Maturity is another term that sometimes gets misused. By strict definition, it’s the point at which an organism ceases growing, physically. Some humans take longer to mature than others, behaviorally, especially guys. But like deer, we reach a point where the growth of our skeletal structure ceases. They, and we, may continue to put on weight, but we don’t really grow. In deer, this occurs in their fourth year. So a mature buck is at least 4-1/2, or just 4, but not 3-1/2. The latter may look big but they still have some growing to do. Once body growth ceases, more resources can be distributed to antler growth, which is why there’s often a big jump between ages 3 and 4.
Perhaps the greatest area of misinformation about whitetails involves so called phases of the rut: seeking, chasing, breeding, etc. They do occur, but not as discreetly as we would like to believe. It’s human nature to try and label and categorize things into distinct and separate categories, but nature itself doesn’t work that way.

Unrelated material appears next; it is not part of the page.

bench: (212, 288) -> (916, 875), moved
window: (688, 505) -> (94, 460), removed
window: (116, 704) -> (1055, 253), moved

The seeking phase is when a buck is out and about and looking for love. Incidentally, this is often when they go on excursions, leaving both their core area and home range in search of a potential mate. Chasing occurs when they find one, and if all goes well, breeding follows. Unfortunately, this doesn’t all happen based on calendar dates.

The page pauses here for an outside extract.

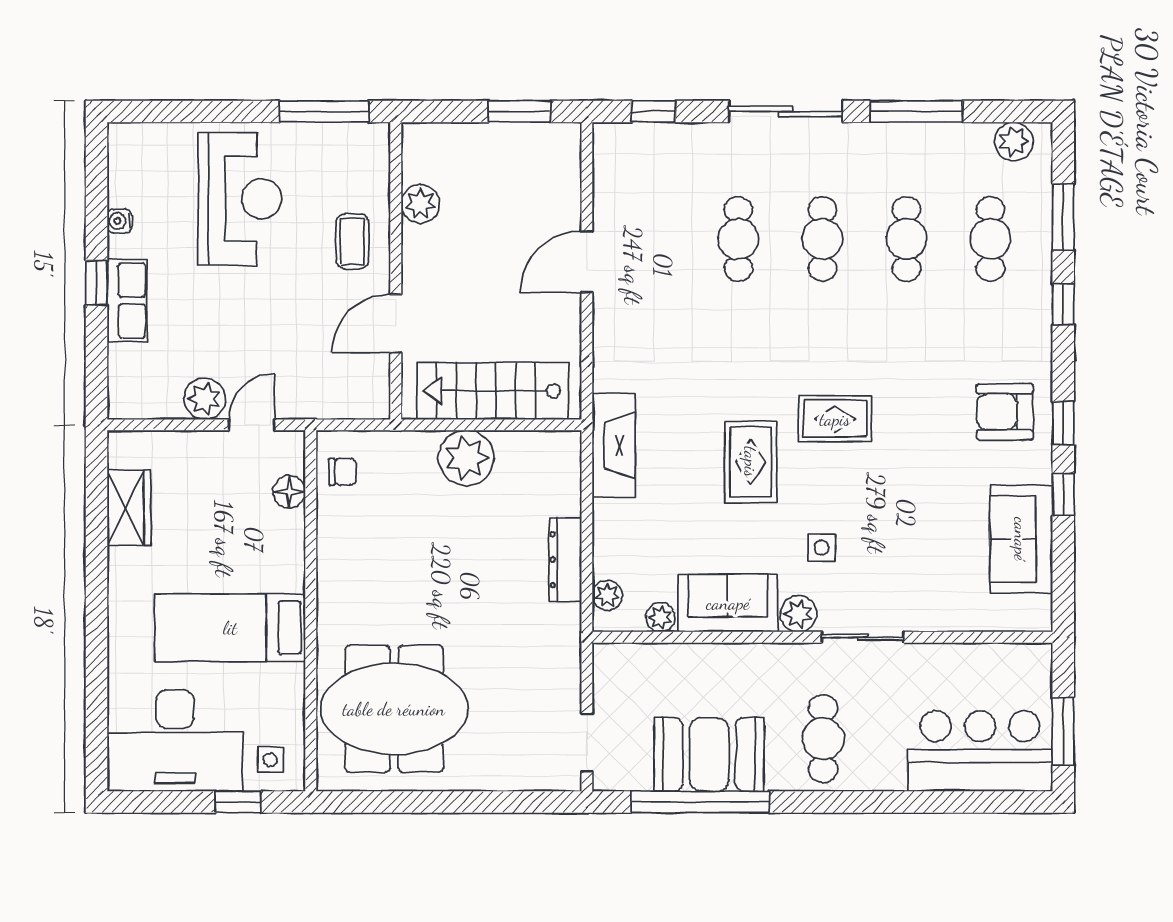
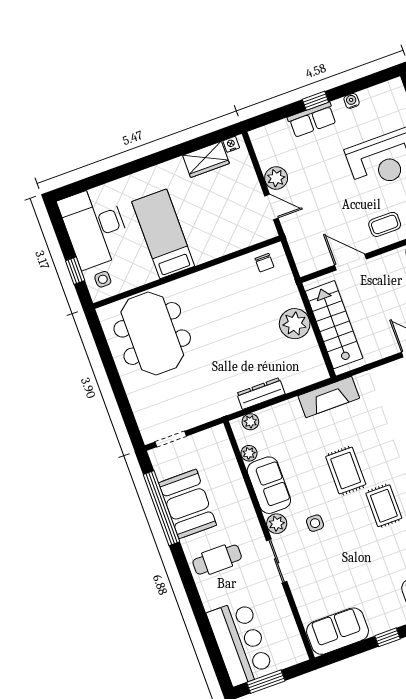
nightstand: (119, 455) -> (231, 144), added
rug: (751, 462) -> (346, 471), turned 90
floor lamp: (289, 492) -> (244, 239), removed
sofa: (1021, 539) -> (337, 631), moved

Yes, it’s guided by daylight, and yes, most adult does will come into estrus in a relatively narrow, 10-day window. But like home range, that’s based on an average. Some does may be ready to breed a month earlier, or not ready until a month later. Even within that peak period there’s quite a bit of variability. One buck may still be seeking while another, on the same property is chasing a hot doe, and yet another has escorted a receptive female off to some secluded area. I have literally witnessed all three phases’ behaviors in the same food plot on the same day.
Speaking of the rut, that’s another term that sometimes leads to confusion. When someone asks, “Are they rutting yet?” or “Is the rut on?” they usually mean are the bucks chasing and breeding. However, “rut” includes all behavior associated with mating. It starts with scraping to leave a scent signal and perhaps attract a mate, which is sometimes referred to as pre-rut. It spans the chasing phase, when bucks are starting to approach and harass does that may still not be ready, and culminates with breeding. Peak rut, which is when most bucks are actively moving during daylight doesn’t necessarily coincide with peak breeding. In fact, the former usually precedes the latter, and peak breeding can sometimes be a bit of a lull in deer activity.
These are just a few examples and in the overall analysis, what terms you ascribe to different periods, phases, ages or behaviors may not really matter so long as you know what’s going on and how to respond as a hunter. Still, it does make for a good debate in hunting camp.